Nel comunicato finale – ancora tutto da scrivere – l’enfasi sulla crescita dovrebbe essere abbinata a riferimenti quanto più possibile circostanziati alle infrastrutture (da sostenere con finanziamenti privati) e al commercio internazionali da rilanciare. Di infrastrutture c’è “un deficit”, dice Sloper, citando i dati Ocse sui principali paesi industrializzati: “Da qui al 2030, l’Organizzazione internazionale stima che siano necessari oltre 50 trilioni di dollari di investimenti”, quasi tre volte il pil dell’Unione europea. Quanto agli scambi di merci, pur sottolineando che la sede deputata resta l’Organizzazione mondiale del commercio, Sloper osserva: “Occorre ragionare sul numero crescente di accordi di libero scambio regionali. Una buona notizia, certo, ma troppi accordi che si accavallano tra loro comportano pure maggiori costi per le imprese che si muovono nelle loro maglie e che si devono adattare a regimi normativi e regolamentari differenti”. Per questo, dopo l’accordo di Bali dello scorso dicembre che conteneva alcune concessioni ai paesi in via di sviluppo, “sarà bene rafforzare un approccio davvero multilaterale alla materia”.
A dimostrazione dell’importanza che attribuisce alle forze imprenditoriali, il governo australiano ha esortato il gruppo Business 20, cioè i rappresentanti delle aziende dei venti paesi protagonisti, a “presentare per la prima volta le proprie raccomandazioni specifiche ai governi a metà anno, prima del summit finale tra i leader, così che possano diventare argomento di discussione e non soltanto un appello di maniera”. Tanta fiducia ai privati, dunque, ma in cambio anche l’impegno degli stati affinché l’Ocse concluda per esempio entro il 2014 la stesura dei nuovi standard Beps, cioè su erosione della base imponibile e spostamento dei profitti aziendali nei paesi dove il fisco è più leggero: “L’Australia rimane favorevole a una competizione tra regimi fiscali, non insegue una impossibile uniformità. Ma le scelte dei privati devono essere informate e tracciabili”.

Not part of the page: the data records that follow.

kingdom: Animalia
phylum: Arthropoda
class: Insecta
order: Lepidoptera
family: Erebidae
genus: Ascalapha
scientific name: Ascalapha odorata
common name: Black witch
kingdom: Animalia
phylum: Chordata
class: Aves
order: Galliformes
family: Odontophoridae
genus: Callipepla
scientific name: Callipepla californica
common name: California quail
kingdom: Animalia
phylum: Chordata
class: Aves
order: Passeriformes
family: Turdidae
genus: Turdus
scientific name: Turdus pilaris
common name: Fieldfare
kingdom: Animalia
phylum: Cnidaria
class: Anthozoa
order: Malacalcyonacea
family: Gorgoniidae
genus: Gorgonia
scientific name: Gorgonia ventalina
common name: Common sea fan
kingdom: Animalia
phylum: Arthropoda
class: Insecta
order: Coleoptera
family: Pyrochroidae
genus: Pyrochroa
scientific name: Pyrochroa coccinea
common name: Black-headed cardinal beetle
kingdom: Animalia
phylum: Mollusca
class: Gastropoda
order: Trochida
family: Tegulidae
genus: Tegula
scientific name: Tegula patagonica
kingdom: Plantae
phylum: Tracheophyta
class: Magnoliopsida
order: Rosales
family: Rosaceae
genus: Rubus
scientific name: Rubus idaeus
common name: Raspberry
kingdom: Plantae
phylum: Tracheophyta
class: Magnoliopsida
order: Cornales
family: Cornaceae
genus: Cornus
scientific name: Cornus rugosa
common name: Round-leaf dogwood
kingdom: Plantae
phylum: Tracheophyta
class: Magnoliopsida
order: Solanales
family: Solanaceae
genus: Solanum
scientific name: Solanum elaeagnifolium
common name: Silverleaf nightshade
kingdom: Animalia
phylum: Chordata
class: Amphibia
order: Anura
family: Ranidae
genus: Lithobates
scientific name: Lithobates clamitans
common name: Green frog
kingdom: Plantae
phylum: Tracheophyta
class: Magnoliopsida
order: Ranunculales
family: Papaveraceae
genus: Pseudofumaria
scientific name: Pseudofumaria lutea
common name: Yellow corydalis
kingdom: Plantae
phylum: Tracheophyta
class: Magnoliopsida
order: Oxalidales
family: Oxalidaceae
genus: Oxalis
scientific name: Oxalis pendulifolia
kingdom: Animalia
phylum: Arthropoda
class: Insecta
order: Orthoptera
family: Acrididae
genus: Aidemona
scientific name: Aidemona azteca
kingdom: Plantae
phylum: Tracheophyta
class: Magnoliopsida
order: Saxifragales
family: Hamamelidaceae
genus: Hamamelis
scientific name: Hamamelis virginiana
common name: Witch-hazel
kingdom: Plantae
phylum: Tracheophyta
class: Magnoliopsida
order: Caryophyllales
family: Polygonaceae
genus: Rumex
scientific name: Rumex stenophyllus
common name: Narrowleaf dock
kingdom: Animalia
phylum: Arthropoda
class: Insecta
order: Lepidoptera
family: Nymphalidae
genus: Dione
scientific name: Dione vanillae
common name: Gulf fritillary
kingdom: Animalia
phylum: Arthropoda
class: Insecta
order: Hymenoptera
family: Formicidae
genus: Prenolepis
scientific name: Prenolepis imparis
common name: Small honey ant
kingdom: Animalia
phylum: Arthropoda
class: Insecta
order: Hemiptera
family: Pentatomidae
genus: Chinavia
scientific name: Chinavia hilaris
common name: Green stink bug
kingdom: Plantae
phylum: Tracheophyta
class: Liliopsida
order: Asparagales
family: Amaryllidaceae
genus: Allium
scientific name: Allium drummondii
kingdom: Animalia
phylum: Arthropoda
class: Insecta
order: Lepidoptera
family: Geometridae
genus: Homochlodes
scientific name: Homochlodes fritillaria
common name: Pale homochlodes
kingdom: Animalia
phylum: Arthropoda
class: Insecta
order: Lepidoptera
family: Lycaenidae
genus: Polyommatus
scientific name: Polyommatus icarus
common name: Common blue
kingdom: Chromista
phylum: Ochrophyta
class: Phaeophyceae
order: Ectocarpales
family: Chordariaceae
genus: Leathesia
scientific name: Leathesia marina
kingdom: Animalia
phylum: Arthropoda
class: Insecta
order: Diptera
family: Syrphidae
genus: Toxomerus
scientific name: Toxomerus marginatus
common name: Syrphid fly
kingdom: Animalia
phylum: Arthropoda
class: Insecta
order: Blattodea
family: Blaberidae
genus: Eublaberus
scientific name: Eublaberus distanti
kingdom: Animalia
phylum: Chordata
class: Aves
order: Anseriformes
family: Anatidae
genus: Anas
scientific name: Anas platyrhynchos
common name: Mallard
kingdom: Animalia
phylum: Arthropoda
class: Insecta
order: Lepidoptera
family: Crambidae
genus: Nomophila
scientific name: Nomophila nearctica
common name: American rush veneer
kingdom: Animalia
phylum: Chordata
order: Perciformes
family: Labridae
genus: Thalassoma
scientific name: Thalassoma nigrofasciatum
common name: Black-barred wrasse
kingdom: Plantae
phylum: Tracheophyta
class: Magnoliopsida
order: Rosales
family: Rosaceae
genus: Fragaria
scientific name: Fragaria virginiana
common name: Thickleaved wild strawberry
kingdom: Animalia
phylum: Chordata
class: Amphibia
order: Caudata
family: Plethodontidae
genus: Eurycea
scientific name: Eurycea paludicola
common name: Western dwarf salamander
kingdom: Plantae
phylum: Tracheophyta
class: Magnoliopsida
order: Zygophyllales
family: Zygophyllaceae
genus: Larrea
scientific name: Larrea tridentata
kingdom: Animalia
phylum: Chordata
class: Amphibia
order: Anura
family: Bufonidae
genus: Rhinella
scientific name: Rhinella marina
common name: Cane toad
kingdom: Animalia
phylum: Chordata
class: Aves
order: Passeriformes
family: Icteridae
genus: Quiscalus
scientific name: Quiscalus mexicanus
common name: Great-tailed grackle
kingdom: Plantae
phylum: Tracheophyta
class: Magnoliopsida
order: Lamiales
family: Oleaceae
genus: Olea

Al prossimo G20, insomma, il connotato mercatista sarà tutt’altro che dissimulato. Ne risentiranno forse quei temi solitamente considerati più spendibili in pubblico dalle cancellerie, come il global warming? “Di cambiamento climatico discuteremo, certo, ma per quegli aspetti che sono propri del G20, cioè di un forum che si deve concentrare sulla governance e sul coordinamento economici. E compatibilmente col fatto che oggi la priorità rimane quella di stimolare crescita e lavoro”.